Final 5-year findings from the phase 3 HELIOS study of ibrutinib plus bendamustine and rituximab in patients with relapsed/refractory chronic lymphocytic leukemia/small lymphocytic lymphoma
Graeme Fraser, Asher Chanan‐Khan, Fatih Demırkan, Rodrigo Santucci Silva, Sebastian Grosicki, Ann Janssens, Jiřı́ Mayer, Nancy L. Bartlett, Marie‐Sarah Dilhuydy, Javier Loscertales, Abraham Avigdor, Simon Rule, Olga Samoilova, Miguel Arturo Pavlovsky, André Goy, Anthony R. Mato, Michael Hallek, Mariya Salman, Monelle Tamegnon, Steven Sun, Anne Connor, Kerri Nottage, Natasha Schuier, Sriram Balasubramanian, Angela Howes, Paula Cramer
Abstract
We report final analysis outcomes from the phase 3 HELIOS study (NCT01611090). Patients with relapsed/refractory chronic lymphocytic leukemia/small lymphocytic lymphoma without deletion 17p (n = 578) were randomized 1:1 to 420 mg daily ibrutinib or placebo plus ≤6 cycles of bendamustine plus rituximab (BR), followed by ibrutinib or placebo alone. Median follow-up was 63.7 months.
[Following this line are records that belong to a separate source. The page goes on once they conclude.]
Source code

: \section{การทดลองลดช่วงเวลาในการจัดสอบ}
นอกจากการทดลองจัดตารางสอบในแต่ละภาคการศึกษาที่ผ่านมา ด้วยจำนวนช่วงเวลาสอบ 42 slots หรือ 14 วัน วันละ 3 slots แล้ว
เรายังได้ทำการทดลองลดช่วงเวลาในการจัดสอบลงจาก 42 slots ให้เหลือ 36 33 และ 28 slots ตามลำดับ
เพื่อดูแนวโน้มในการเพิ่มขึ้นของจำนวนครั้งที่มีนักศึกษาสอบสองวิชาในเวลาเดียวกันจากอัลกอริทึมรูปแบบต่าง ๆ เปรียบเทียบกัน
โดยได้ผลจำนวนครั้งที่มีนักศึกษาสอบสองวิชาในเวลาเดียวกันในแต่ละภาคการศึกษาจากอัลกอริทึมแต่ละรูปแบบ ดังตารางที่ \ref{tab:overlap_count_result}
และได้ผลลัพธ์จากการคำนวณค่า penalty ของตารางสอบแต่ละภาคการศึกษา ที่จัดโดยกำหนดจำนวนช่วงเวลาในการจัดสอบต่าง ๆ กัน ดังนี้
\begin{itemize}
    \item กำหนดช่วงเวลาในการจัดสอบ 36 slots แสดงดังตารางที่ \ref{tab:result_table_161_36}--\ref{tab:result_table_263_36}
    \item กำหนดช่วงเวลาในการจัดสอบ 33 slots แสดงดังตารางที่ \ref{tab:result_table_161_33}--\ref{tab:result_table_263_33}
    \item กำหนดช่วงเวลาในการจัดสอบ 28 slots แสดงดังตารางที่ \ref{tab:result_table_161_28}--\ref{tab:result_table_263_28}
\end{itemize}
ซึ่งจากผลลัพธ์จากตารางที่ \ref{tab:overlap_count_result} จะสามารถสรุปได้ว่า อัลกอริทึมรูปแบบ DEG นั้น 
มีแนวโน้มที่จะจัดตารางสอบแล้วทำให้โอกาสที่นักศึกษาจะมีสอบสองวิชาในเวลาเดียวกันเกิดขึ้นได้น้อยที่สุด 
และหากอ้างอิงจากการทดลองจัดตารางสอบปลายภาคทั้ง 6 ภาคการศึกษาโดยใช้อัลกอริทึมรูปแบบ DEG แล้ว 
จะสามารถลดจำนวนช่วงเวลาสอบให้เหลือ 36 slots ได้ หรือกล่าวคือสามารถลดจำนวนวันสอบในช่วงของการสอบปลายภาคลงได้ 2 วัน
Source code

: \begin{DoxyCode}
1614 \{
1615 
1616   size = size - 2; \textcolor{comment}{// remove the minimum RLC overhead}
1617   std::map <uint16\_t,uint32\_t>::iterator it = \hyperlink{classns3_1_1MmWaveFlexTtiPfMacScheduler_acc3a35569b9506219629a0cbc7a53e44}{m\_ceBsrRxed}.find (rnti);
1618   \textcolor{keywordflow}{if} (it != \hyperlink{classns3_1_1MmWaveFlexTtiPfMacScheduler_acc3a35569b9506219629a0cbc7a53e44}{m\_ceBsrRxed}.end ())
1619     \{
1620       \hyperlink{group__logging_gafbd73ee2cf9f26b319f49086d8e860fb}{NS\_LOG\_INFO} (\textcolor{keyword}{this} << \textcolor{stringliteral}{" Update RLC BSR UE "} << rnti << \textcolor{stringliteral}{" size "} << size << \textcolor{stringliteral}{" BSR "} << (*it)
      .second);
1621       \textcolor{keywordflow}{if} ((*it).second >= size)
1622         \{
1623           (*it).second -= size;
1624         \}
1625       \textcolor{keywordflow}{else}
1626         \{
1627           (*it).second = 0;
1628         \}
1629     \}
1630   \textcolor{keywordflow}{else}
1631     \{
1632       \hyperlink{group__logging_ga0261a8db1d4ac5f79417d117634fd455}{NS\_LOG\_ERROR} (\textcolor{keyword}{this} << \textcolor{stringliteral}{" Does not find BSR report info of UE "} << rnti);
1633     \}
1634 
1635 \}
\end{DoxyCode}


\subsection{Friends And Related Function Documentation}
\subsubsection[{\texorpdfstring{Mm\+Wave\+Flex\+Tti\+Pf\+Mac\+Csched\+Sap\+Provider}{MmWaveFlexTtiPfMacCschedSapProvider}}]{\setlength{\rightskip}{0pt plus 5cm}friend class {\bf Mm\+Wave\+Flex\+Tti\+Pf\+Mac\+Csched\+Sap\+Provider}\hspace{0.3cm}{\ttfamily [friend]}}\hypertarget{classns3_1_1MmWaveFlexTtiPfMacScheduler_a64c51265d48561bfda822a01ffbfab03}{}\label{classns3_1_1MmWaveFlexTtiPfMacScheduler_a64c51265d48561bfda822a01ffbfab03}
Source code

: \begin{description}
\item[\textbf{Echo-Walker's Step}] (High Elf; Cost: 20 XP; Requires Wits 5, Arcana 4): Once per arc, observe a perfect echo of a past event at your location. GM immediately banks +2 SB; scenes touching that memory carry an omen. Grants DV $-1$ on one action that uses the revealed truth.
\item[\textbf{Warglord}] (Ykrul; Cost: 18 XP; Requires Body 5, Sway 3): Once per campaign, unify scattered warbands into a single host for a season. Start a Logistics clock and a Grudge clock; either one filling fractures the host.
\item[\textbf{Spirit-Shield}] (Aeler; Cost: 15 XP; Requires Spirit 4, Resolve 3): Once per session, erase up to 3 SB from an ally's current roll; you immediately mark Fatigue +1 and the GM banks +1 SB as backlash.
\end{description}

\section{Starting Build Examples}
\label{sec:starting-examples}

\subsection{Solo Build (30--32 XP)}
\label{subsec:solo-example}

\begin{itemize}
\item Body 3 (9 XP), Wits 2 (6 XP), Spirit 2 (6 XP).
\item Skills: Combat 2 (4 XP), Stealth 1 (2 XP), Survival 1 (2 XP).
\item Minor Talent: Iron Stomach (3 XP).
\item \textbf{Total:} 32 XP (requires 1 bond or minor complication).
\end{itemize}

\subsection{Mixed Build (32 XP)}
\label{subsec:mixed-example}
Median investigator-assessed progression-free survival was longer with ibrutinib plus BR (65.1 months) than placebo plus BR (14.3 months; hazard ratio [HR] 0.229 [95% confidence interval (CI) 0.183–0.286]; p < .0001). Despite crossover of 63.3% of patients from the placebo plus BR arm to ibrutinib treatment upon disease progression, ibrutinib plus BR versus placebo plus BR demonstrated an overall survival benefit (HR 0.611 [95% CI 0.455–0.822]; p = .0010; median not reached in either arm). Long-term follow-up data confirm the survival benefit of ibrutinib plus BR over BR alone. Safety profiles were consistent with those known for ibrutinib and BR.